| RECORDS SHOWN |
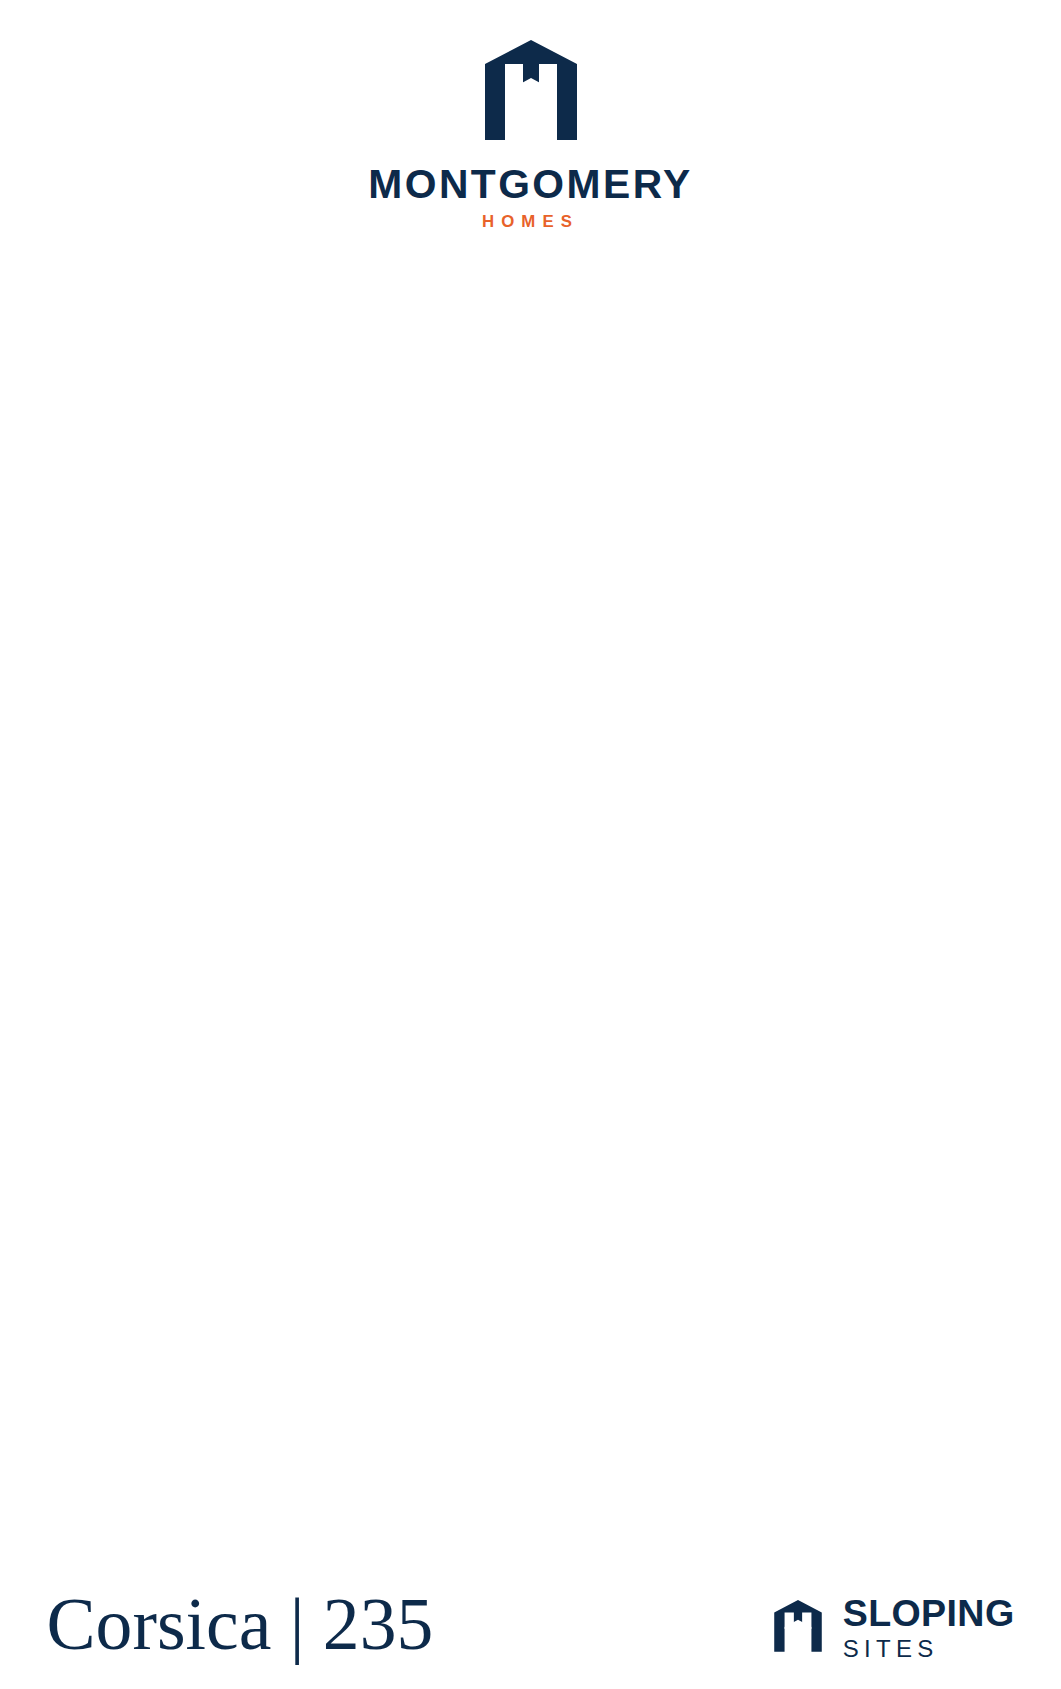MONTGOMERY
Homes
Corsica 235 facade at dusk
Ensuite
Kitchen
Bedroom
Corsica | 235
SLOPING SITES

| TASK OBJECTIVE |
The records above should be returned exactly, with only their pictures held back.

| OUTPUT BELOW |
MONTGOMERY
Homes
Corsica 235 facade at dusk
Ensuite
Kitchen
Bedroom
Corsica | 235
SLOPING SITES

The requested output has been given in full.